Most recorders out there today are low-end digital flash recorders or, more common, iPhones and
Samsung phones. So how can we raise the bar on what people capture with those things?
-- Tom Fine
----- Original Message -----
From: "Paul Stamler" <[log in to unmask]>
To: <[log in to unmask]>
Sent: Monday, September 08, 2014 4:43 PM
Subject: Re: [ARSCLIST] Asch vs Lomax
> On 9/8/2014 1:08 PM, Richard L. Hess wrote:
>> My best oral history interviews have been done with a pair of Sennheiser
>> MKH-416 short shotguns and the CD-rez recorder de jour. (My first and
>> longest trial with it was with a D8 DAT in the 90s.) I wonder what would
>> be an economical replacement for the MKH-416. I think Rode has one that
>> is more-or-less equal, but, alas, that may include price.

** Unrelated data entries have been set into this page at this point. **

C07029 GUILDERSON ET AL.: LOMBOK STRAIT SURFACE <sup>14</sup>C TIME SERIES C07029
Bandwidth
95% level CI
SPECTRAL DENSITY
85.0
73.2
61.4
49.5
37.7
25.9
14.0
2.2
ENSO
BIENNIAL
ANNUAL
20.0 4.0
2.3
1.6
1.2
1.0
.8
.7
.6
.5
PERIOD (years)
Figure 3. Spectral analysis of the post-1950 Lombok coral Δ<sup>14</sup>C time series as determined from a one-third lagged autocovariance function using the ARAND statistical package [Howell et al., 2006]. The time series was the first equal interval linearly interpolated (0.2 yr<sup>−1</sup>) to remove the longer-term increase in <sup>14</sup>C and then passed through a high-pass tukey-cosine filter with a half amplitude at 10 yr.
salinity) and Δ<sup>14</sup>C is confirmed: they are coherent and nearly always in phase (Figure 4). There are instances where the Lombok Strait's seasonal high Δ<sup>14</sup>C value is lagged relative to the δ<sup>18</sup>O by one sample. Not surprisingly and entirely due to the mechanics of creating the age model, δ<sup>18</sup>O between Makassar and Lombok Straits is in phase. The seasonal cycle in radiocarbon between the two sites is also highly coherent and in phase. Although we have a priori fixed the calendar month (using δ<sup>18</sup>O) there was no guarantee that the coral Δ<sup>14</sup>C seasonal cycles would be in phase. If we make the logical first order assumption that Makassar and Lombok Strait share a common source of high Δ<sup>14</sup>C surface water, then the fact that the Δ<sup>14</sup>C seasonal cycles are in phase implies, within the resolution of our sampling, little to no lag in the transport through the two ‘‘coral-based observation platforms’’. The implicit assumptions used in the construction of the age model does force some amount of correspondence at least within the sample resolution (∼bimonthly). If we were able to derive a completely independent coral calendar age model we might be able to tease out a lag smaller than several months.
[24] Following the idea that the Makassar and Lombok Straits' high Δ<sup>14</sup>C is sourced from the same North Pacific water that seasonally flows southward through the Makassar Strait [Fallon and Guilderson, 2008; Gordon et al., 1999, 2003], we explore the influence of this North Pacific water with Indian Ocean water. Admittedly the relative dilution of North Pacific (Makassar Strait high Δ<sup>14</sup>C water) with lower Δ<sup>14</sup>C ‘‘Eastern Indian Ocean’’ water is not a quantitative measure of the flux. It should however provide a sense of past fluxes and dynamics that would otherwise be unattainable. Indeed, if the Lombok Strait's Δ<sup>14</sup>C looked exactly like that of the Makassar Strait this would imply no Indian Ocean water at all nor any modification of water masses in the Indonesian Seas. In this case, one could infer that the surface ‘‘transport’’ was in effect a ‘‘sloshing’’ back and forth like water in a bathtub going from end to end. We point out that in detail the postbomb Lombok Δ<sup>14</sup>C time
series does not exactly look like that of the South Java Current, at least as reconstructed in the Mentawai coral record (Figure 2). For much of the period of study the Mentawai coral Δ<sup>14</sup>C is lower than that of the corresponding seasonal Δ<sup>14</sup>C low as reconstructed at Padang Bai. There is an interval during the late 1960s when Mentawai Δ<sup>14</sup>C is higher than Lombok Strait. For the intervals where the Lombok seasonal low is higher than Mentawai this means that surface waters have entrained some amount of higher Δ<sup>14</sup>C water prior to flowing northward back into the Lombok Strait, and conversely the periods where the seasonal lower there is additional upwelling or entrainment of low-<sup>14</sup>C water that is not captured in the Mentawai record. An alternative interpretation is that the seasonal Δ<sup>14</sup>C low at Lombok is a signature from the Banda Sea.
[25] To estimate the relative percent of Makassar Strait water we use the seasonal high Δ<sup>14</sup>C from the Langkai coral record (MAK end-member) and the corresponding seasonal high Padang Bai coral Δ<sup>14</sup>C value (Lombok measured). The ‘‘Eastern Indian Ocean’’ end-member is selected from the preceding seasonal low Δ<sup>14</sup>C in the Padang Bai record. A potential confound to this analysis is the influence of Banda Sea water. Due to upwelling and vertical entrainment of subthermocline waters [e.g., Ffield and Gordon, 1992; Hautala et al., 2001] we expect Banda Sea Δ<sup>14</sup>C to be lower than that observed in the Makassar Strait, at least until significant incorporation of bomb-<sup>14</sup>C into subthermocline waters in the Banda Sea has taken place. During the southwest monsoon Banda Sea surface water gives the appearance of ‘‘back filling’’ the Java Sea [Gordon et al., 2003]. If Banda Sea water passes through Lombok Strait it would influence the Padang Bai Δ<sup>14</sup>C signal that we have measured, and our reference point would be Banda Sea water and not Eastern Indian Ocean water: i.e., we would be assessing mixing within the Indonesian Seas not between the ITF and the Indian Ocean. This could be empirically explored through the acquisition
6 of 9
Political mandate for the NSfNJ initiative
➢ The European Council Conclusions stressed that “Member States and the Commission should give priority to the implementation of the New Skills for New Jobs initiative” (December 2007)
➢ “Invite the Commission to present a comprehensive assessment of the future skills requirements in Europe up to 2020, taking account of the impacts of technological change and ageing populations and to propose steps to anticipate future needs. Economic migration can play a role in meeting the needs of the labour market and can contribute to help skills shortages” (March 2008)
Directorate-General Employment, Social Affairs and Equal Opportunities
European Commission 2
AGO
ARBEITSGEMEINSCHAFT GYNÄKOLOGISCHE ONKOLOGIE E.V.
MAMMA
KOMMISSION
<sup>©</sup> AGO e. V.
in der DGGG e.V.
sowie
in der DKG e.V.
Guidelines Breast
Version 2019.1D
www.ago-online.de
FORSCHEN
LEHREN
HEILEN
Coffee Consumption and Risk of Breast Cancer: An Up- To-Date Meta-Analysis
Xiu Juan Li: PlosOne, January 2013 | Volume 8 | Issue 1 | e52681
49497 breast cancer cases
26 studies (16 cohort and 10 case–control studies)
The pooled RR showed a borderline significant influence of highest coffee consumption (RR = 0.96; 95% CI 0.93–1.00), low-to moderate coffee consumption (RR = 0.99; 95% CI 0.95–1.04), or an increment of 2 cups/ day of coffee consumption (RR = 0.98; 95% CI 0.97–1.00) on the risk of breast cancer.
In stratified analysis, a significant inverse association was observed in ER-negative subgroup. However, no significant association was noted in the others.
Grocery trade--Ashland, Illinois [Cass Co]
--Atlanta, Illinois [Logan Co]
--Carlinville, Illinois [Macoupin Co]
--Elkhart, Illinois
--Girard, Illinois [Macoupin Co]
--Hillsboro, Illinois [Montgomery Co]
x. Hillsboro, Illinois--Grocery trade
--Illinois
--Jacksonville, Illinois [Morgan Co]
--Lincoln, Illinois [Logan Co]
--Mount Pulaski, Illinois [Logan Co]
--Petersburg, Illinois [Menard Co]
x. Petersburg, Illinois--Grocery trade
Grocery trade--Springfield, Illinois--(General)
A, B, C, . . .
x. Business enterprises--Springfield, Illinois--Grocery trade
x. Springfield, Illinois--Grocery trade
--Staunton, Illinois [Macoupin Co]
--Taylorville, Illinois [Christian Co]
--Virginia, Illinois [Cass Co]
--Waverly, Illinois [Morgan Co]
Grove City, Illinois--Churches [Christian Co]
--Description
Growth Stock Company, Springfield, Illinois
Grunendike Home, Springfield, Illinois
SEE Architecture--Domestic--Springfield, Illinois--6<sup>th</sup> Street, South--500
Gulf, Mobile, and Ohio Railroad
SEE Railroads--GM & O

> If you can put up with a pattern that's merely hypercardioid instead of short-shotgun, you might
> try the Electro-Voice RE16, and it works well sitting on a piece of foam with the capsule floating
> just above the tabletop ("mouse" mounting as Richard noted). I've had a lot of luck using it for
> oral history interviews. Tough as nails, too.